Sweetened Green Tea with Spearmint: Morocco

(Trans-Atlas Marathon)

Race: Trans-Atlas Marathon
Why It’s There
: It’s hydrating and provides simple carbohydrates, and mint can help alleviate nausea, according to a 2013 study published in the journal of the European Institute of Oncology in Milan.
The Verdict
: Drink it. In addition to the physical benefits listed above, it provides mental relief. “The only thing I feel might make the difference is that mint can be very soothing,” Dorfman says. “As you do these endurance races I think your senses—the smells, everything on a personal level—are more sensitive.”
Buy It
: Your local grocery store has green tea for $3.


Anko (Sweet Red Bean Paste) Sandwiches: Japan

(Emran Kassim/Flickr)

Race: Saroma Lake 100k Ultramarathon
Why It’s There
: Sweet red bean paste sandwiched between two pancakes is thought to provide a carbo-feast to help power runners uphill. 
The Verdict
: Eat it. Dorfman describes this as a “two-birds-with-one-stone” item that combines immediate energy from the simple sugars with complex carbohydrates that will help you stay strong an hour later. One sandwich has 172 calories and 31 grams of carbs.
Buy It
: Mitsuwa marketplace sells a six-pack for under $5.

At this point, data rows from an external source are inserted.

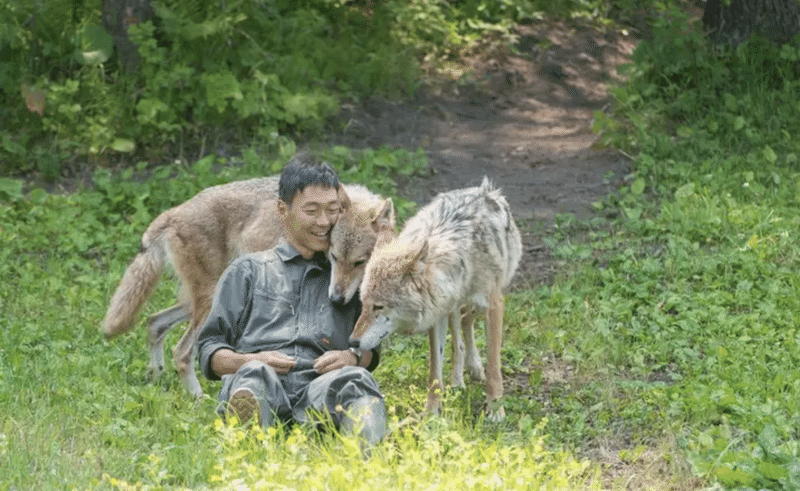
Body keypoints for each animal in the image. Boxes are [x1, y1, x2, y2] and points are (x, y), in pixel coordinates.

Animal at [348, 179, 520, 420]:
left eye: (379, 307)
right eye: (363, 304)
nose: (351, 342)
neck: (460, 262)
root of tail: (484, 189)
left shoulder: (494, 305)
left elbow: (494, 366)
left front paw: (495, 409)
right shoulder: (437, 313)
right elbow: (434, 372)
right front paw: (431, 413)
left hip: (482, 302)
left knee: (467, 320)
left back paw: (475, 368)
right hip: (453, 308)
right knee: (460, 331)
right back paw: (460, 378)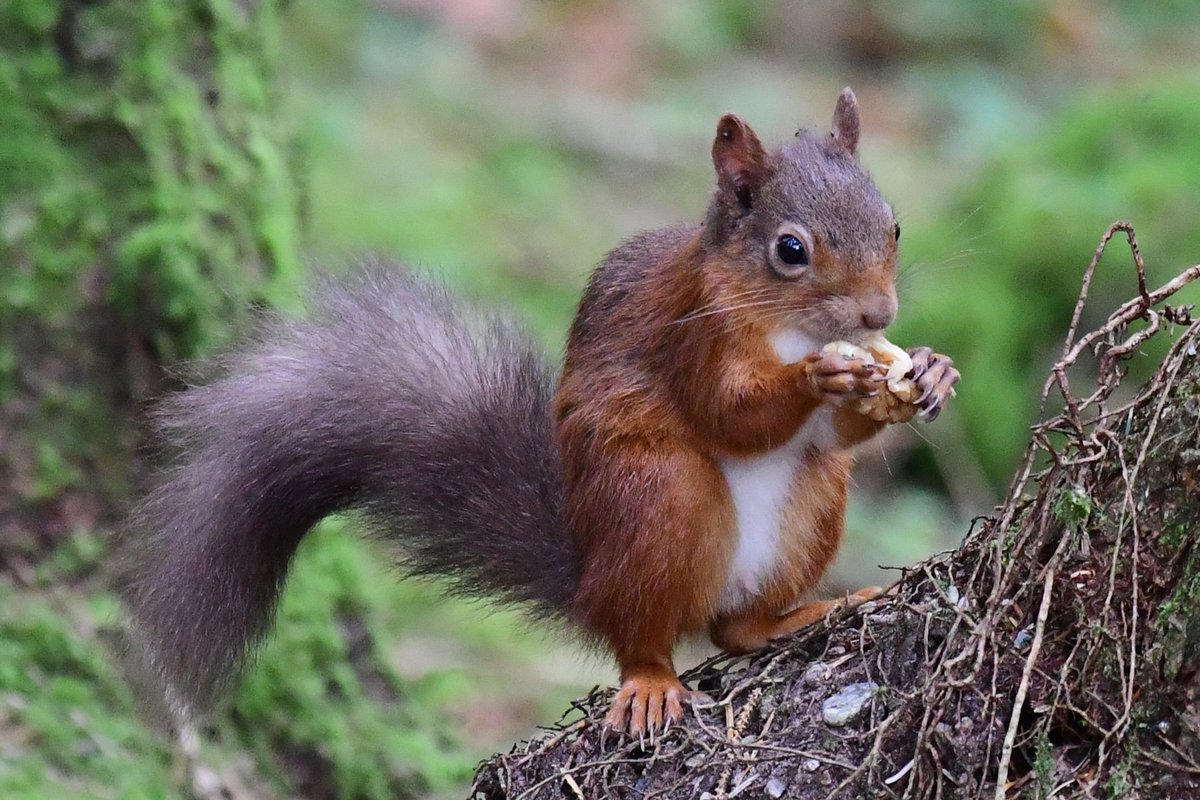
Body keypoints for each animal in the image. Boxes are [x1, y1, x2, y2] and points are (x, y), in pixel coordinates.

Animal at [119, 87, 959, 740]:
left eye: (893, 225)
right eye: (790, 249)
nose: (880, 312)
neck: (787, 324)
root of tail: (591, 580)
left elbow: (840, 432)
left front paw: (928, 372)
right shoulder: (687, 336)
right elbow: (729, 414)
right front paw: (821, 375)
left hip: (812, 502)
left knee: (733, 627)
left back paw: (802, 613)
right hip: (657, 498)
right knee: (643, 635)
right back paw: (652, 679)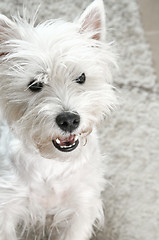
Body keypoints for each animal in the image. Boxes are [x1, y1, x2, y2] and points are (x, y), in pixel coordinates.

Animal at [0, 0, 117, 239]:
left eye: (81, 77)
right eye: (35, 84)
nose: (69, 120)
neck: (52, 164)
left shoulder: (82, 205)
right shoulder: (7, 204)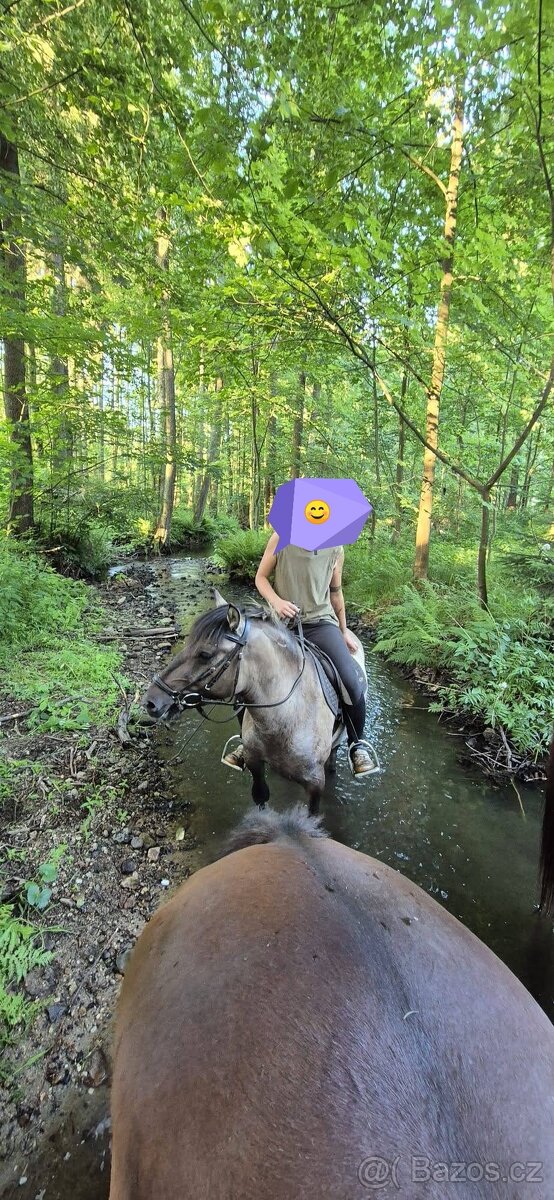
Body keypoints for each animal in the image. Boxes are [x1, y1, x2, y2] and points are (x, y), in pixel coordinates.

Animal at [143, 589, 372, 813]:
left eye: (205, 654)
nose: (150, 702)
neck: (289, 714)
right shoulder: (255, 763)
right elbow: (261, 798)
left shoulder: (315, 784)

Aguapanela (Sugarcane Drink): Colombia

(feli*/Flickr)

Race: Chicamocha Run
Why It’s There
: Simple carbs. Sweet beverages are a staple at running events around the world. Aguapanela is a local favorite, and, unlike Coke, it's carbonation-free.
The Verdict
: Drink it. Elite Kenyan runners drink regular table water dissolved in tea during their intense training for quick, easy-on-the-stomach energy. In fact, that's how they get the majority of their calories when they're running hard. “I don’t see any magical properties with the sugarcane drink per se,” Dorfman says. “It’s a matter of staying hydrated and just watching that.”
Buy It
: You can buy a 24-pack on Amazon for $18.50.